Far-right Prime Minister Giorgia Meloni's ministers are meeting late Tuesday to agree on the broad outlines of a 2025 budget which, because of Italy's membership of the EU single currency, must then be sent to Brussels.
As last year, they are seeking to balance electoral promises with the need to reduce deficit and avoid adding to Italy's huge debt pile.
The budget contains measures worth around 25 billion euros, of which banks are expected to contribute "three to four billion euros", deputy prime minister and foreign minister Antonio Tajani said.
But he insisted there would be "no new taxes" on the institutions, after the announcement last year of a 40 percent tax on bank "superprofits" made from the rise in interest rates sparked a backlash on the financial markets.
Tajani, leader of the right-wing Forza Italia party, described the tax -- which was swiftly watered down -- as a Soviet-style levy.
But joint deputy prime minister Matteo Salvini, from the far-right League, has said that if anyone has to pay more, "let the bankers pay and not the workers".
A government source told AFP late Monday that "there will not be an increase in taxes for individuals and businesses".
But in place of the windfall tax, the government is considering spreading out tax credits to which banks are entitled over time and increasing taxes on their executives' stock options.

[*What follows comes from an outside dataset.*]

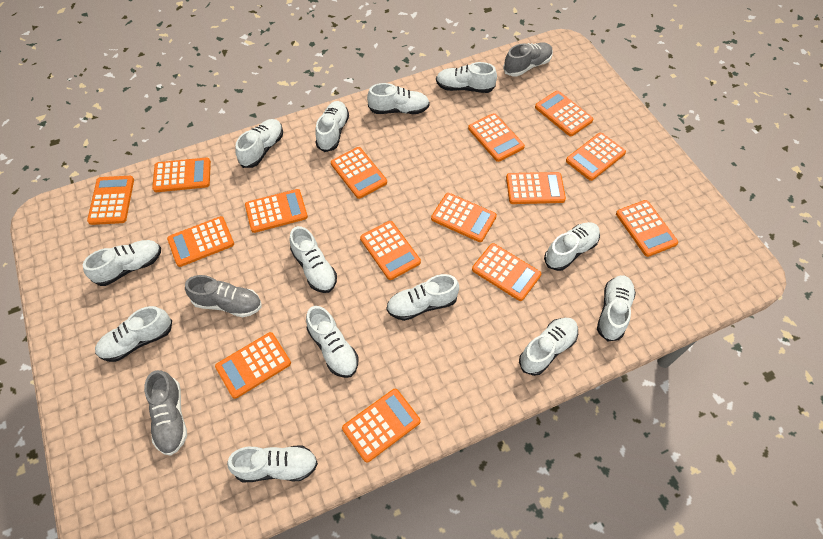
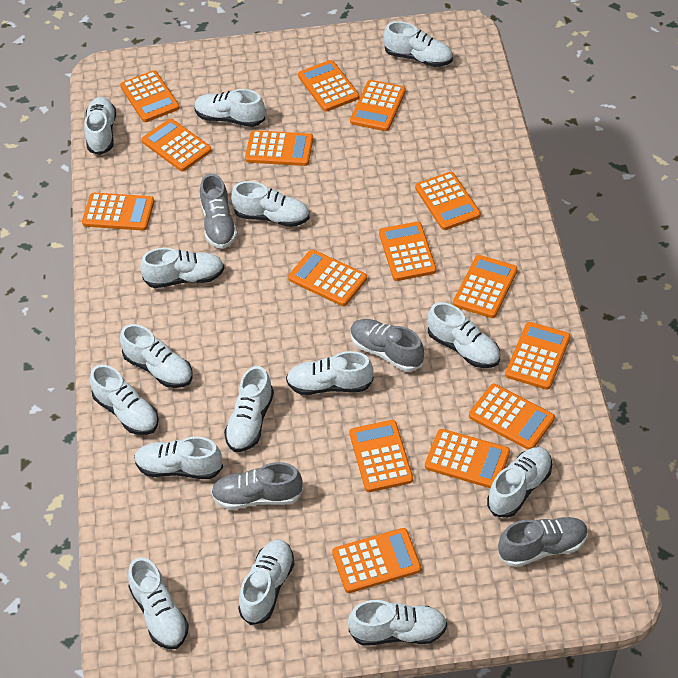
grey shoe: 3 -> 4
white shoe: 13 -> 15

Economy Minister Giancarlo Giorgetti had thrown a spanner the works in early October by announcing that the budget "will require sacrifices from everyone", from "citizens and small, medium and large companies".
After a brief reaction on the Milan Stock Exchange, Meloni said there was no desire to increase taxes and promising that "no new sacrifices" would be asked of Italians.
But Italy -- blacklisted by the European Union for its "excessive" deficits, just like France -- is under intense pressure to balance its books and reduce a debt close to three trillion euros.
The government has committed to reducing the public deficit to 2.8 percent of gross domestic product (GDP) by 2026, well below the 3 percent eurozone ceiling.
To curb spending, Rome is urging individual ministries to tighten their belts, to free up around three billion euros in savings.
Ministers are expected to allocate around 15 billion euros to maintain a cut in taxes and social security contributions for those on low incomes, an election issue dear to Meloni.